### Problema 1
Identifica cada línea del listado que contenga la cadena "indexed" y cópiala completa.

### Texto de lectura
────────────────────

EL CASCO DEL MINERO
El monumento al
guardatojo del minero es ya un emblema que comenzó el año 2002 y culminó el
2003, como un homenaje a los trabajadores del subsuelo en una ciudad inundada
de mitos, ritos y leyendas, y en cuyos cerros, que a la distancia parecen una
recua de llamas en reposo, se explotaron primero los yacimientos de plata y
luego los filones de estaño desde las sombrías épocas de la colonia.
Hace mucho
tiempo, cuando lo vi por primera vez en una fotografía digital, me quedé
pasmado ante la magnífica creación del artista que lo diseñó y plasmó con
maestría y talento. Lo contemplé por un rato sin salir de mi asombro y, como
quien se identifica desde siempre con el destino de los mineros, me cruzó por
la mente la idea de que si alguna vez pisaba la tierra de los urus, me tomaría
una fotografía sin falta, al menos para dejar constancia de mi amor desmedido
por la Villa Real de San Felipe de Austria.

────────────────────

### Los datos

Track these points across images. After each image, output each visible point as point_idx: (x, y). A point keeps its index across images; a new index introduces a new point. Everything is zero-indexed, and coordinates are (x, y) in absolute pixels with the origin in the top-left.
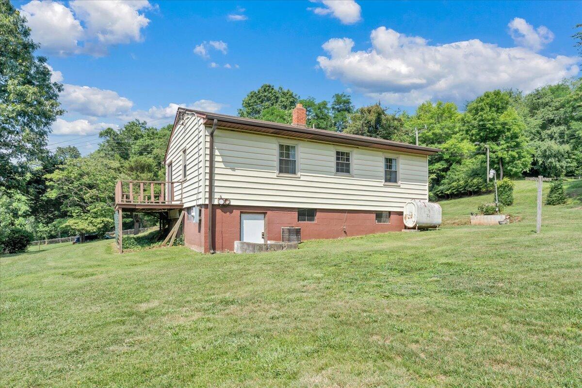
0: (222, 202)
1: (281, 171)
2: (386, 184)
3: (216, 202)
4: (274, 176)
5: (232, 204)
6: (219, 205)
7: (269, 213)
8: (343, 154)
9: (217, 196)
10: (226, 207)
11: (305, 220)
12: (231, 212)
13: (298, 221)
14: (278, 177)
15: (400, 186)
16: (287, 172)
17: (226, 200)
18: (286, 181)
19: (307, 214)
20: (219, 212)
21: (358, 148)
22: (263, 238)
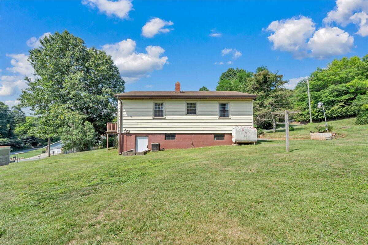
0: (125, 132)
1: (155, 116)
2: (221, 118)
3: (123, 132)
4: (152, 118)
5: (130, 132)
6: (124, 133)
7: (149, 136)
8: (191, 104)
9: (124, 129)
10: (128, 134)
11: (169, 139)
12: (131, 136)
13: (165, 139)
14: (154, 119)
15: (231, 119)
16: (159, 116)
17: (127, 131)
18: (159, 120)
19: (171, 136)
20: (125, 136)
21: (200, 100)
22: (147, 148)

────────────────────

### Problema 2
¿Cómo sigue el texto sobre el monumento al casco del minero? Escribe la continuación a partir de su última oración.

### Respuesta escrita 1
Track these points across images. After each image, output each visible point as point_idx: (x, y). A point keeps its index across images; a new index introduces a new point. Everything is zero-indexed, and coordinates are (x, y) in absolute pixels with the origin in the top-left.

### Respuesta escrita 2
El Casco del
Minero, de aproximadamente seis metros de diámetro, está hecho de hojalata y metal
bruñido; por eso en su copa y su ala destellan los rayos del sol y su magnífica
estructura ornamental da la bienvenida a los visitantes que ingresan a la
ciudad por la zona norte. Ocupa la parte central de una rotonda de césped,
cactus, piedras y cemento, y está flanqueado por las figuras que representan a
las cuatro plagas de la leyenda de los urus, cuyo relato apasionante cuenta la
historia de que la víbora, el sapo, el lagarto y las hormigas fueron enviados
como castigo por el dios Huari, para exterminar a los apacibles habitantes del
lago Uru-Uru, quienes le dieron las espaldas para adorar a otro dios más
poderoso y luminoso que era el Inti (Sol). No obstante, como suele suceder en
la mayoría de los relatos de la
tradicional oral, los urus fueron salvados por los poderes mágicos de una
Ñusta, la misma que se apareció flameando en el cielo diáfano del altiplano, y
con cuya espada, que lanzaba rayos mortíferos, logró petrificar a las cuatro
plagas, que hoy forman parte del ornamento de una ciudad que, año tras año,
ofrece un espectáculo folklórico hecho de luces y de sueños.
Si se observa con
detenimiento, el Casco del Minero, allí donde debía estar la lámpara frontal,
lleva la imagen de la Virgen del Socavón, patrona de los mineros y mamita de
quienes, en sumisa veneración, le rinden culto celebrando una fiesta que,
durante varios días y varias noches, refleja la tradición ancestral de una urbe
que parece vivir a ritmo de platillos, bombos, trompetas y matracas.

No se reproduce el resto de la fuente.